* _TRY IT_: What lines below hold the string "turismo"? Copy them all.

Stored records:
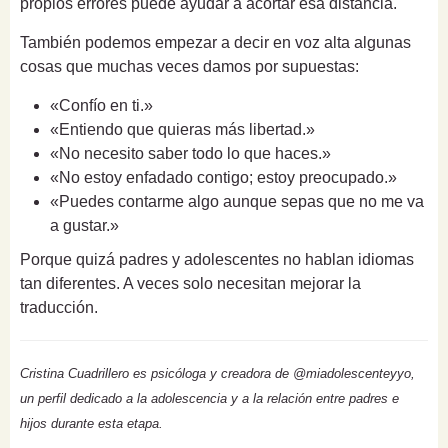
propios errores puede ayudar a acortar esa distancia.
También podemos empezar a decir en voz alta algunas
cosas que muchas veces damos por supuestas:
«Confío en ti.»
«Entiendo que quieras más libertad.»
«No necesito saber todo lo que haces.»
«No estoy enfadado contigo; estoy preocupado.»
«Puedes contarme algo aunque sepas que no me va
a gustar.»
Porque quizá padres y adolescentes no hablan idiomas
tan diferentes. A veces solo necesitan mejorar la
traducción.
Cristina Cuadrillero es psicóloga y creadora de @miadolescenteyyo,
un perfil dedicado a la adolescencia y a la relación entre padres e
hijos durante esta etapa.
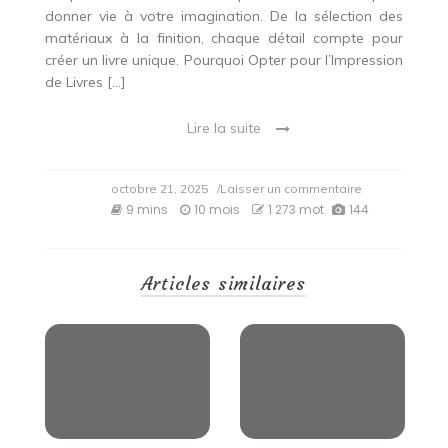
donner vie à votre imagination. De la sélection des
matériaux à la finition, chaque détail compte pour
créer un livre unique. Pourquoi Opter pour l’Impression
de Livres […]
Lire la suite
on
octobre 21, 2025
/Laisser un commentaire
Les
9 mins
10 mois
1 273 mot
144
tendances
actuelles
en
impression
Articles similaires
de
livres
:
matériaux
écologiques,
finitions
premium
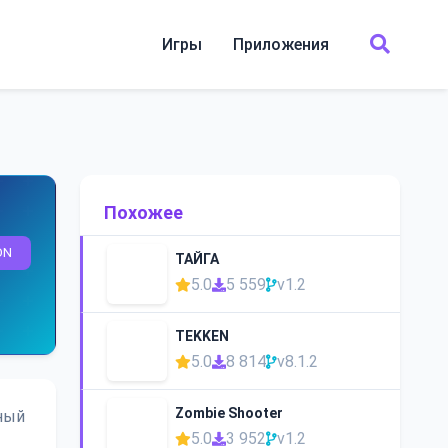
Игры
Приложения
Похожее
ON
ТАЙГА
5.0
5 559
v1.2
TEKKEN
5.0
8 814
v8.1.2
Zombie Shooter
нный
5.0
3 952
v1.2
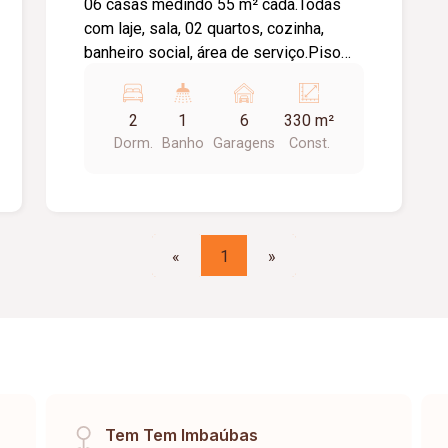
06 casas medindo 55 m² cada.Todas
com laje, sala, 02 quartos, cozinha,
banheiro social, área de serviço.Piso
em cerâmica.
2
1
6
330 m²
Dorm.
Banho
Garagens
Const.
«
1
»
Tem Tem Imbaúbas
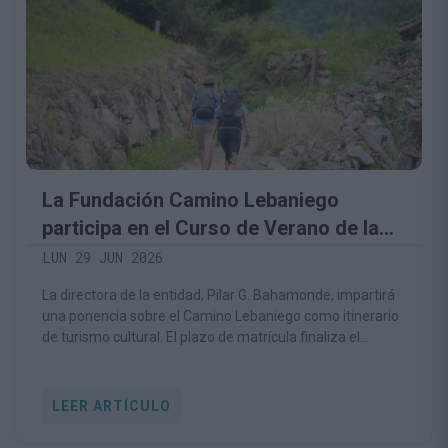
La Fundación Camino Lebaniego
participa en el Curso de Verano de la
UC sobre patrimonio cultural y turismo
LUN 29 JUN 2026
La directora de la entidad, Pilar G. Bahamonde, impartirá
una ponencia sobre el Camino Lebaniego como itinerario
de turismo cultural. El plazo de matrícula finaliza el
próximo 2 de julio.
LEER ARTÍCULO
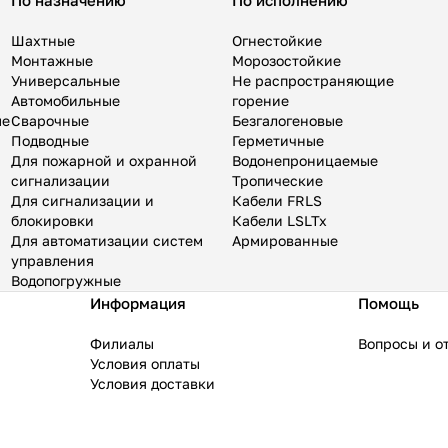
По назначению
По исполнению
Шахтные
Огнестойкие
Монтажные
Морозостойкие
Универсальные
Не распространяющие
Автомобильные
горение
ые
Сварочные
Безгалогеновые
Подводные
Герметичные
Для пожарной и охранной
Водонепроницаемые
сигнализации
Тропические
Для сигнализации и
Кабели FRLS
блокировки
Кабели LSLTx
Для автоматизации систем
Армированные
управления
Водопогружные
Информация
Помощь
Филиалы
Вопросы и о
Условия оплаты
Условия доставки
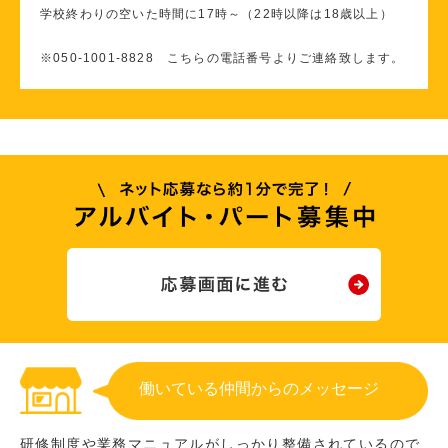
学校終わりの空いた時間に17時～（22時以降は18歳以上）
※050-1001-8828 こちらの電話番号よりご連絡致します。
働いている仲間からのメッセージ
研修制度や業務マニュアルがしっかり整備されているので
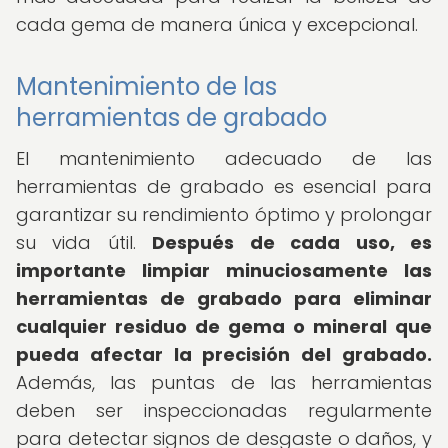
cada gema de manera única y excepcional.
Mantenimiento de las
herramientas de grabado
El mantenimiento adecuado de las
herramientas de grabado es esencial para
garantizar su rendimiento óptimo y prolongar
su vida útil.
Después de cada uso, es
importante limpiar minuciosamente las
herramientas de grabado para eliminar
cualquier residuo de gema o mineral que
pueda afectar la precisión del grabado.
Además, las puntas de las herramientas
deben ser inspeccionadas regularmente
para detectar signos de desgaste o daños, y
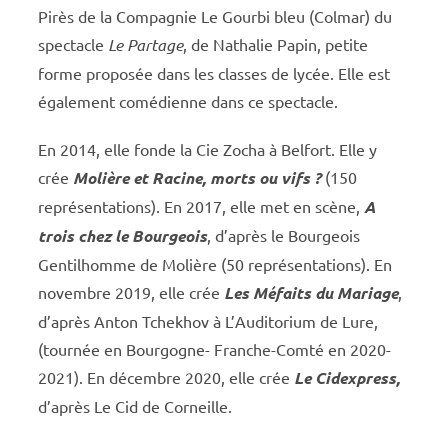
Pirès de la Compagnie Le Gourbi bleu (Colmar) du
spectacle
Le Partage
, de Nathalie Papin, petite
forme proposée dans les classes de lycée. Elle est
également comédienne dans ce spectacle.
En 2014, elle fonde la Cie Zocha à Belfort. Elle y
crée
Molière et
Racine, morts ou vifs ?
(150
représentations). En 2017, elle met en scène,
A
trois chez le Bourgeois
, d’après le Bourgeois
Gentilhomme de Molière (50 représentations). En
novembre 2019, elle crée
Les Méfaits du Mariage
,
d’après Anton Tchekhov à L’Auditorium de Lure,
(tournée en Bourgogne- Franche-Comté en 2020-
2021). En décembre 2020, elle crée
Le Cidexpress,
d’après Le Cid de Corneille.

* _SOLUTION TO THE EXERCISE_:
UC sobre patrimonio cultural y turismo
de turismo cultural. El plazo de matrícula finaliza el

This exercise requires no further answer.